## Kutipan Teks:
========
Selain dari baju yang dipakai sehari-hari, sumber polusi mikroplastik jenis polister bisa berasal dari industri tekstil. “Seperti sablon, pasti ada yang terkikis serat kainnya setelah disablon dan diangin-angin, dijemur, itu bisa lepas [serat kainnya],” ujar Anna.
Namun, perlu penelitian lebih lanjut untuk memastikannya. Menurut Reza, berdasarkan sejumlah riset yang telah ada, industri tekstil menyumbang polusi mikroplastik ke air melalui pembuangan limbahnya, bukan ke udara.
Ilustrasi kain polister. Foto: Shutter Stock
Dominasi mikroplastik berjenis polister di udara juga ditemukan di 39 kota di China, negara bagian Victoria di Australia, Madrid, Meksiko, dan Paris. Ini juga tak lepas dari budaya fesyen di sebagian tempat tersebut karena masyarakatnya gemar berganti-ganti pakaian.
“Kalau di negara maju, mikroplastik banyak yang fiber karena gaya hidup, fashion culture,” kata Reza.
Sumber polusi mikroplastik lainnya berasal dari abrasi ban mobil maupun motor. Ini diketahui dari polimer jenis polybutadine yang jumlahnya mencapai 15,16% pada penelitian tersebut. Terlebih, lokasi sampel berada dekat dengan Tol Lingkar Dalam Jakarta.
Sementara mikroplastik berjenis polistirena sebesar 3% berasal dari sampah wadah makanan (styrofoam).
Juru Bicara Dinas Lingkungan Hidup DKI Jakarta, Yogi Ikhwan, mengatakan temuan soal mikroplastik di udara ini merupakan fakta baru yang akan dipelajari. “Kami baru tahu sekarang, setelah ada [penelitian di] jurnal ini.”
Pemprov DKI hingga kini terus berupaya menekan penggunaan plastik, misalnya dengan melarang penggunaan kantong plastik sekali pakai di pusat perbelanjaan, baik pasar rakyat maupun minimarket.
Ilustrasi mikroplastik di pantai. Foto: Shutter Stock

Seberapa banyak polusi mikroplastik di udara Jakarta?

Dibandingkan penelitian di tempat lain, temuan mikroplastik di udara Jakarta (3–40 partikel per meter persegi per hari) masih tergolong rendah. Di Surabaya, misalnya, mikroplastik di udaranya mencapai 110–1,771 partikel per meter persegi per hari. Sementara di Paris 110 partikel per meter persegi per hari, di Dongguan 36 partikel per meter persegi per hari, di Hamburg 275 partikel per meter persegi per hari, dan di London 771 per meter persegi per hari.
========
## Data untuk Analisis:
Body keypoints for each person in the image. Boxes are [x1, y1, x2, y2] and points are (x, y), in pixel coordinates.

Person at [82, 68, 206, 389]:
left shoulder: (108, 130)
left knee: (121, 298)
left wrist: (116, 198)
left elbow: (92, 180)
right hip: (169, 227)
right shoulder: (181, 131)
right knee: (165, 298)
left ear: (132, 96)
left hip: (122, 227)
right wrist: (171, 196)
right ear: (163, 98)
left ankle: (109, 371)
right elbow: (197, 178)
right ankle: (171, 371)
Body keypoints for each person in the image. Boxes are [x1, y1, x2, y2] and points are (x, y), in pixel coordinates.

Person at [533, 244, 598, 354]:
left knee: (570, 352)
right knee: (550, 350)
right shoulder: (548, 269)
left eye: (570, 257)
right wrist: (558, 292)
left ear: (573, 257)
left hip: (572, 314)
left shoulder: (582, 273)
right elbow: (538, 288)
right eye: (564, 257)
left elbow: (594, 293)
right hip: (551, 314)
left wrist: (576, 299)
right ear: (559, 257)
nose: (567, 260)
========
## Yang Perlu Dikerjakan:
Tolong tuliskan lanjutan teks tentang polusi mikroplastik di udara Jakarta, dimulai tepat setelah kalimat terakhirnya.

## Jawaban:
Walau demikian, jumlah yang lebih rendah di Jakarta bukan berarti bisa diabaikan, sebab hasil penelitian dipengaruhi oleh lokasi dan ketinggian tempat, serta kepadatan penduduk di wilayah itu.
Mayoritas sampel riset mikroplastik di udara dilakukan di pusat kota dengan ketinggian rata-rata 15 meter. Khusus di Surabaya, tempat pengambilan sampel berada di tiga jalan utama dengan ketinggian hanya 1,2 meter.
Dari segi populasi, kepadatan penduduk di Paris mencapai 7.900 penduduk per kilometer persegi, China 3.373 penduduk per kilometer persegi, Jerman 1.487 penduduk per kilometer persegi, dan London 5.701 penduduk per kilometer persegi.
Sedangkan penelitian Reza dkk dilakukan di Ancol yang notabene dekat dengan garis pantai, sehingga polusi mikroplastik kemungkinan banyak tersapu angin ke Teluk Jakarta.
Selain itu, sampel diambil pada ketinggian 28 meter (lebih tinggi dari rata-rata pengambilan sampel di kota-kota besar di dunia). Kepadatan penduduk Ancol tempat lokasi sampel diambil pun hanya 99 jiwa per kilometer persegi. Dengan kata lain, sampel belum merepresentasikan Jakarta, melainkan hanya wilayah Ancol di Jakarta Utara.
Kawasan Ancol, Jakarta. Foto: Indrianto Eko Suwarso/ANTARA FOTO
Awalnya Reza dkk mengira bahwa pada ketinggian 28 meter, udara di Ancol masih cukup bersih dan tidak terkontaminasi. Nyatanya, ternyata ada kandungan mikroplastiknya.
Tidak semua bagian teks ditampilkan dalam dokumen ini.